What is a Credit Score?
A credit score is a three-digit number that summarizes the historical credit information on an individual’s credit report. The number reflects the likelihood that the individual will pay the amount due on time. In other words, a credit score is a calculated assessment of an individual’s creditworthiness. Many lenders use an individual’s credit score, as well as other factors, when deciding to extend credit. Your credit score can also influence your interest rate. Lower credit scores tend to receive higher interest rates.
What’s a good credit score?
The most common type of credit score is the FICO score, which stands for Fair Isaac Corporation – the creators of the FICO score. FICO scores have a range of 300 to 850, with 850 representing the best score. A lower credit score suggests a greater risk that the individual will not fully repay the loan, whereas a higher credit score suggests less risk and a stable financial situation.
Every lender using a credit score as a variable in their decision to extend a loan to an individual will have their own criteria they use to assess the amount of risk they will tolerate. For example, one lender might elect to lend only to individuals with a score that is greater than 700, whereas another lender might elect to lend to individuals with a score that is greater than 640.
Generally speaking, a score greater than 700 is considered a good credit score by most lenders. Usually a higher credit score is more likely to get a better interest rate, though each lender uses their own method and criteria when determining interest rates.
What’s the average credit score for a typical college student or high school graduate?
According to Credit Karma, the average credit score for people between the ages of 18 and 24 was 630. The average credit score for people between the ages of 25 and 34 was slightly lower at 628. In fact, the first age group to break a credit score of 630 was those between the ages of 45 and 54, with an average score of 646. The key takeaway from this data is to make smart credit decisions early on, or else it can take years to build it back up.
Why do I have a low credit score when I haven’t graduated yet?
If you’re in high school or college and recently checked your credit score only to find out that it is low or even nonexistent, don’t worry – you’re not alone. In fact, most individuals within this age group have a low or nonexistent credit score simply because they haven’t had a chance to build their credit history yet.

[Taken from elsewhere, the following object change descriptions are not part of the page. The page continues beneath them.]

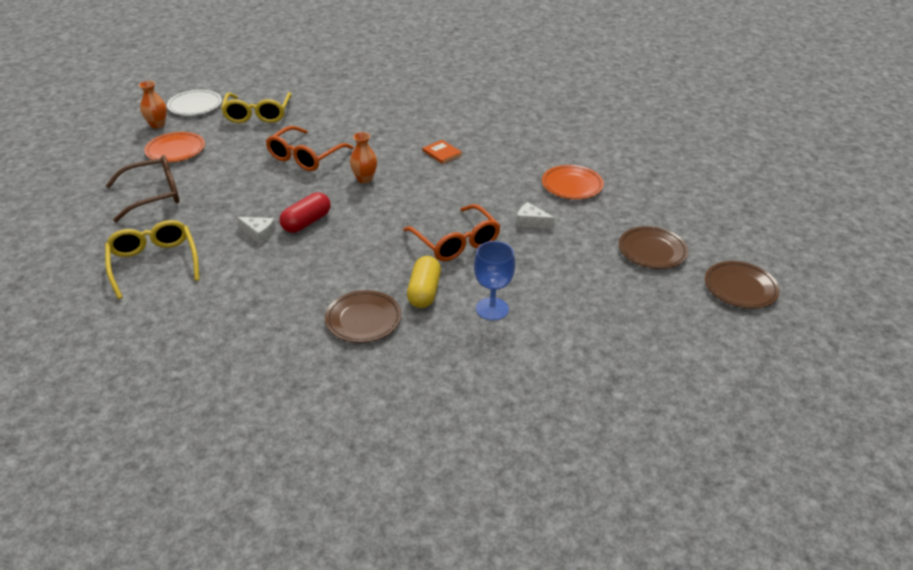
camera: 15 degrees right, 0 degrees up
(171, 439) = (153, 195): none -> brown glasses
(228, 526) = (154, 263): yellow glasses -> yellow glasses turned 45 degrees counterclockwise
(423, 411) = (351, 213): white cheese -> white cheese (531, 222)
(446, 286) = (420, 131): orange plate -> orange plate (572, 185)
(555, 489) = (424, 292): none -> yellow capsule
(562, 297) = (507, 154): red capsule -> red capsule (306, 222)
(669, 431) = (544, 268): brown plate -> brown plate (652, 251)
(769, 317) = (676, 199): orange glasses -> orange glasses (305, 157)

If you’ve never had a car loan, mortgage, credit card, or other type of credit, you won’t have a credit history; as a result, you won’t have a credit score either.

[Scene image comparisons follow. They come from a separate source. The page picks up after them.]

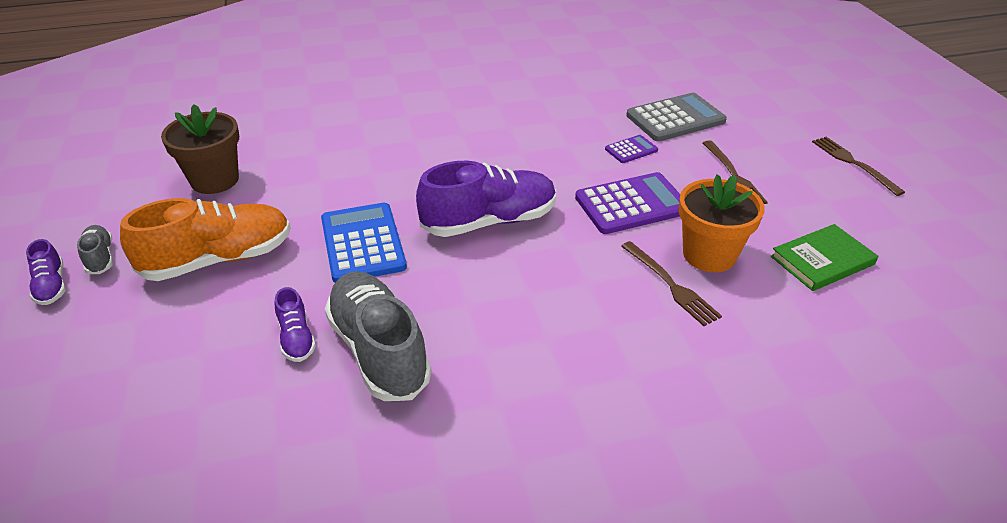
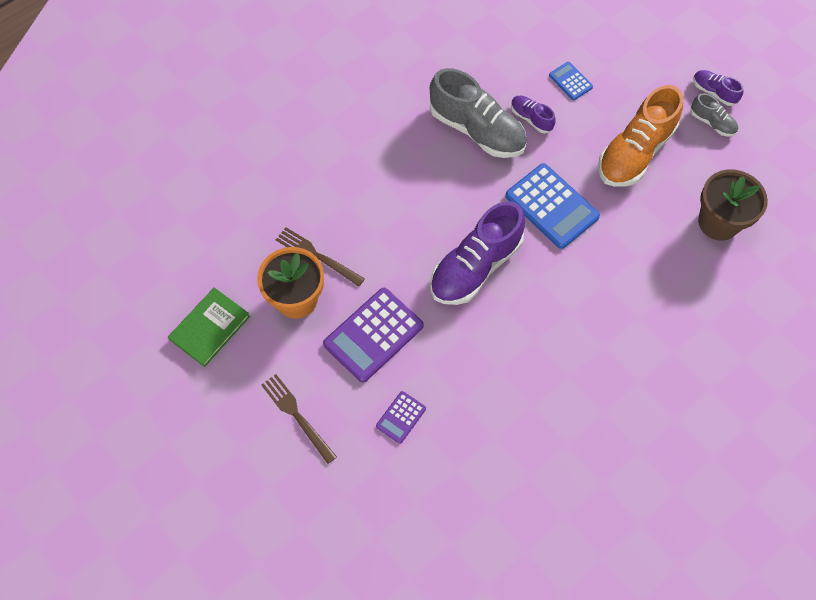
camera: 155 degrees right, 25 degrees up
(197, 365) = (570, 81): none -> blue calculator
(675, 118) = (375, 497): grey calculator -> none
(852, 163) = (187, 487): brown fork -> none

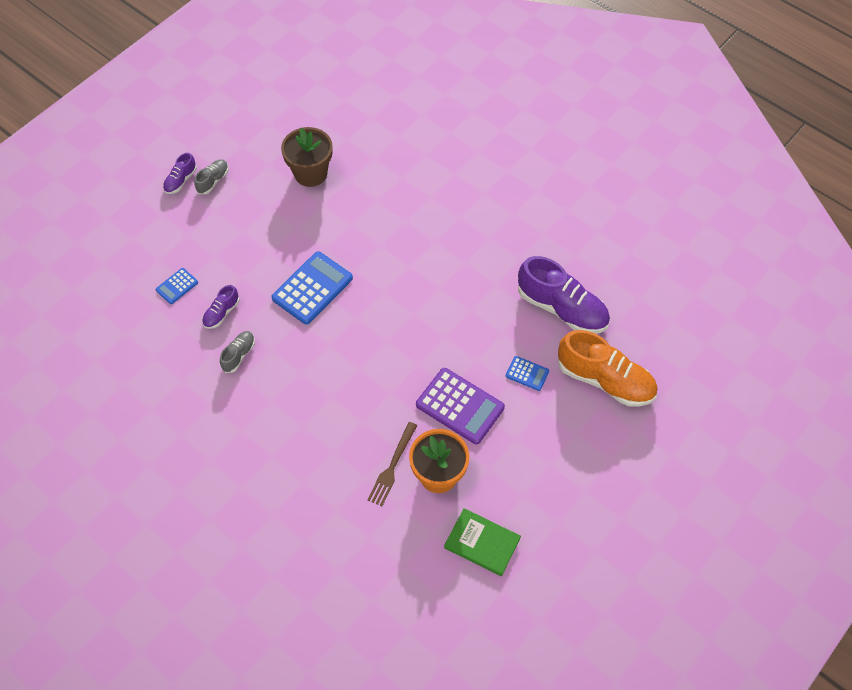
camera: 100 degrees left, 5 degrees down
(296, 415) = (544, 453): brown fork -> none
(401, 417) = (527, 373): purple calculator -> blue calculator
(475, 267) = (381, 338): purple shoe -> purple shoe (562, 308)
(477, 130) = (239, 355): grey shoe -> grey shoe, size x0.48
(634, 153) = (250, 233): orange shoe -> orange shoe (605, 380)

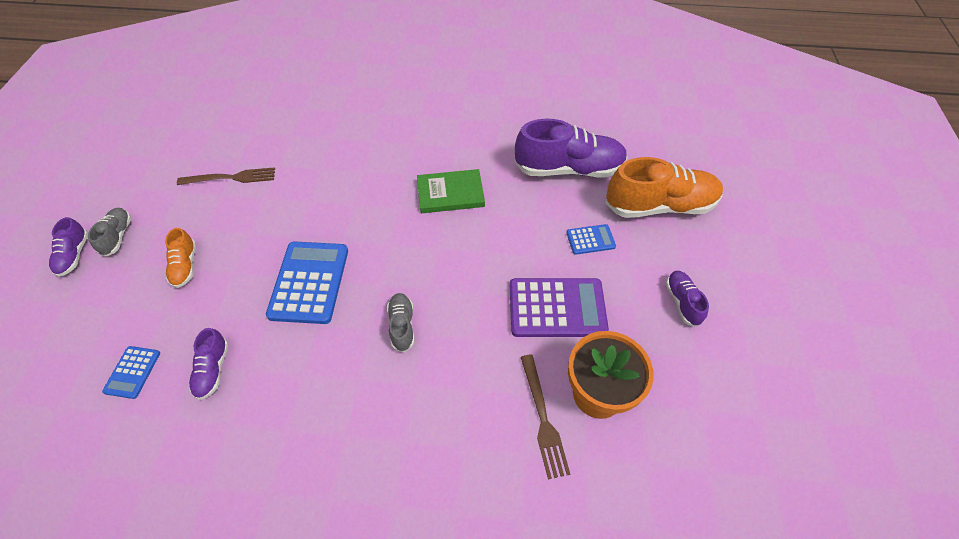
camera: 35 degrees left, 5 degrees down
(239, 355) = (266, 406): grey shoe -> grey shoe (402, 326)
(243, 229) = (185, 266): none -> orange shoe
(310, 173) = (232, 177): brown flower pot -> brown fork
(482, 543) = (706, 438): green book -> green book (450, 193)
(551, 457) = (682, 302): none -> purple shoe

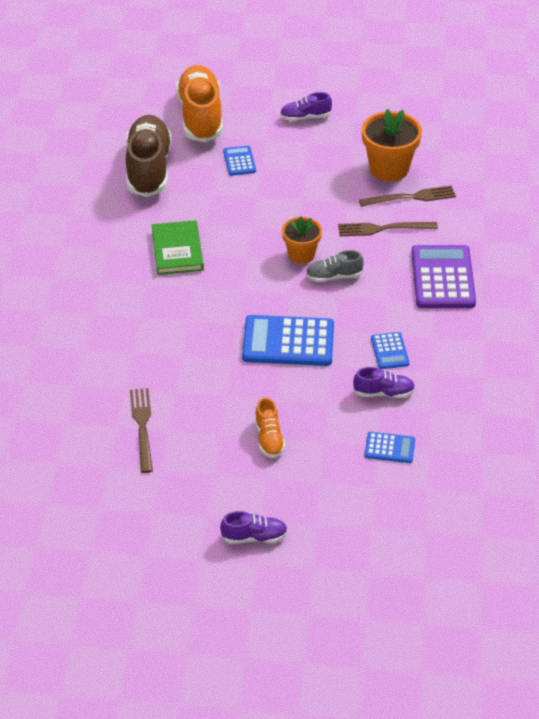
camera: 90 degrees left, 10 degrees down
(118, 236) = (228, 506): grey shoe -> none
(185, 266) = (269, 438): orange shoe -> orange shoe turned 90 degrees clockwise
(274, 379) = (389, 351): none -> blue calculator
(439, 295) = (301, 255): none -> orange flower pot
(481, 380) = (382, 229): none -> brown fork
(557, 308) = (313, 185): purple calculator -> purple calculator (443, 278)
(569, 169) = (148, 169): purple shoe -> brown shoe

There are a few ways that you can establish a credit history and improve your score if you’re in this situation. One way is to have a parent or legal guardian with good credit authorize you as a user on their credit card. Even if you don’t use the card, you will start building credit history as payments are made on time. This is called “piggybacking,” and it should ideally be done using a family member or spouse’s credit account.
Tip: Don’t be intimidated by a low credit score! Start building your credit history early, make smart credit decisions, and watch your score grow.
How can I get a private student loan with little or no credit history?
If you have a low credit score – or don’t have one – you likely won’t qualify for a student loan on your own, but it doesn’t mean you can’t get one. Instead, you will have to apply with a cosigner. A cosigner is another individual, usually a parent or legal guardian, who will sign the loan with you. The loan will appear on both your and your cosigner’s credit report, and both individuals are financially responsible for repaying the loan. Even if you do have a credit score, applying with a cosigner could help you qualify for a lower interest rate if your cosigner has a better credit score. Learn more about student loan cosigners here.
Can my credit score change?
Credit scores naturally change over time as a consumer’s credit file is updated continually with new information from creditors (credit cards, mortgages, car loans, utilities, etc.). Your credit score represents the latest “snapshot” of information contained in your credit file at the time it was requested. As your credit file changes, so will your score.
Your score could also change depending on which credit-reporting bureau it is pulled from. There are three national credit-reporting bureaus (Equifax, Experian, and TransUnion), and each bureau might not have the same credit information on file for you. As a result, if your credit score was pulled from each of the bureaus on the same day at the same time, it’s possible each score could be different. Lenders usually work with one of the three bureaus to obtain your credit score when you request credit.